As the new penalty provision includes the possibility of imprisonment, it engages the right to liberty under section 7. In reviewing the provision, the Minister of Justice has not identified any potential inconsistencies of the measure with the principles of fundamental justice under section 7. The scope of the offence is tailored to its objective, and upon conviction, a judge will have discretion to impose a fit and appropriate sentence.
Preclearance Act, 2016 Amendments
Examination, Search and Detention of Documents on a Personal Digital Device
The Bill would create separate legal powers for U.S. preclearance officers conducting preclearance in Canada of travellers and good bound for the United States to examine, search and detain documents (including emails, text messages, receipts, photographs or videos) stored on a personal digital device. The device must be in the custody or possession of a traveller bound for the United States and also, in the preclearance perimeter context, be one that is to be loaded onto a conveyance intended to be used to transport travellers or goods undergoing preclearance. These powers would apply within a preclearance area and for the purpose of conducting preclearance, and also within a preclearance perimeter for the purpose of conducting preclearance or of maintaining the security of or control over the border between Canada and the United States. To exercise these powers, the preclearance officer must have a reasonable general concern that a law of the United States on importation of goods, immigration, agriculture or public health and safety has been or might be contravened in respect of the documents or that the documents may afford evidence of these types of contraventions. In addition, the preclearance officer must comply with any regulations or ministerial directions that are made governing the examination, search and detention of documents on a personal digital device. The new legal rules for examining, searching and detaining documents contained within a personal digital device do not apply if the device is bound for the United States solely for: sale; an industrial, occupational, commercial, institutional or other similar use; or any other use prescribed in the regulations.

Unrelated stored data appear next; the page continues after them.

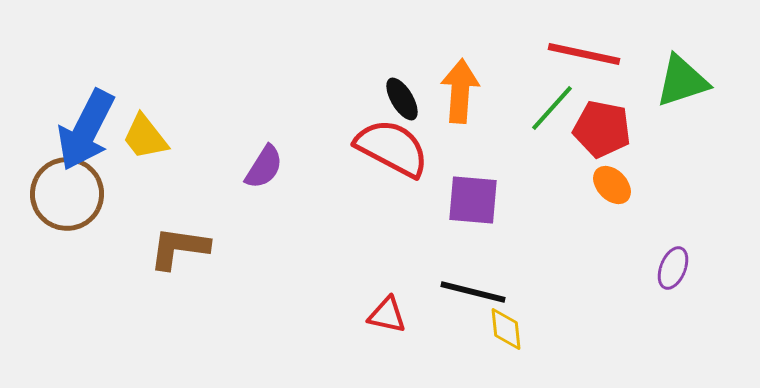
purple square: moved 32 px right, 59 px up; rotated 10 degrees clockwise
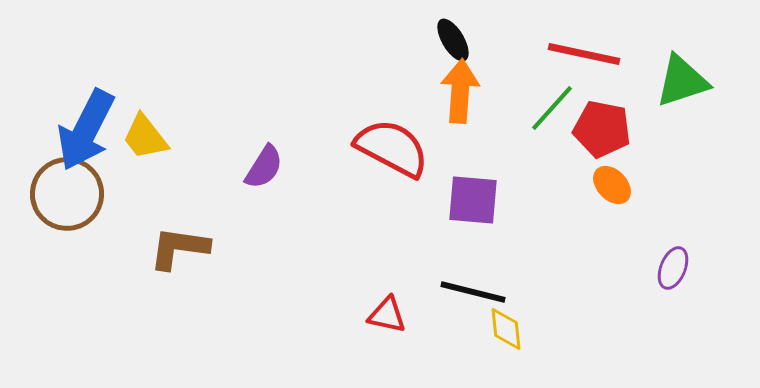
black ellipse: moved 51 px right, 59 px up
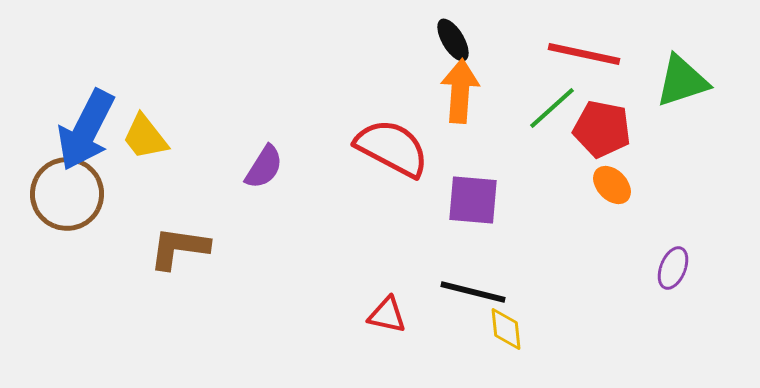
green line: rotated 6 degrees clockwise
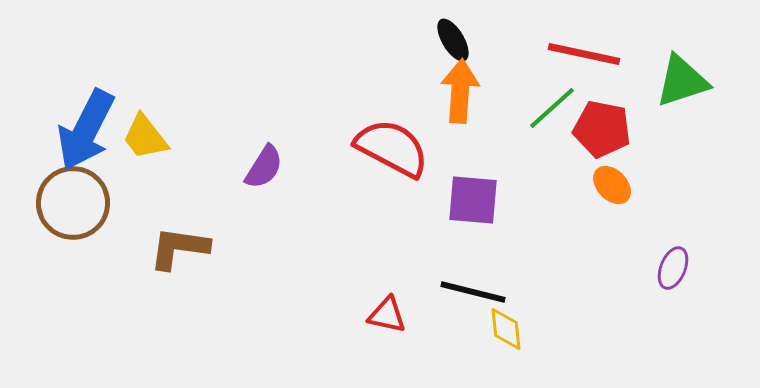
brown circle: moved 6 px right, 9 px down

The examination, search and detention of documents on a personal digital device will engage section 8 of the Charter when it interferes with a reasonable expectation of privacy. Similar considerations to those identified in relation to the new Customs Act examination authority support the consistency of the proposed measures with section 8.
Seizure of Detained Documents on a Personal Digital Device
The Bill would amend subsection 34(1) of the Preclearance Act, 2016 to permit a preclearance officer, in a preclearance area or preclearance perimeter, to seize documents stored on personal digital devices that have been detained under the new powers introduced by the Bill.
The seizure amendment engages section 8 of the Charter. The following considerations support the consistency of the proposed measure with section 8. The seizure of documents stored on a personal digital device would be subject to the new general reasonable concern threshold for detaining the documents. As such, the seizure would only be authorized if there continued to be a reasonable general concern that a law of the United States on importation of goods, immigration, agriculture and public health and safety has been or might be contravened in respect of the documents, or the documents may afford evidence of these types of contraventions.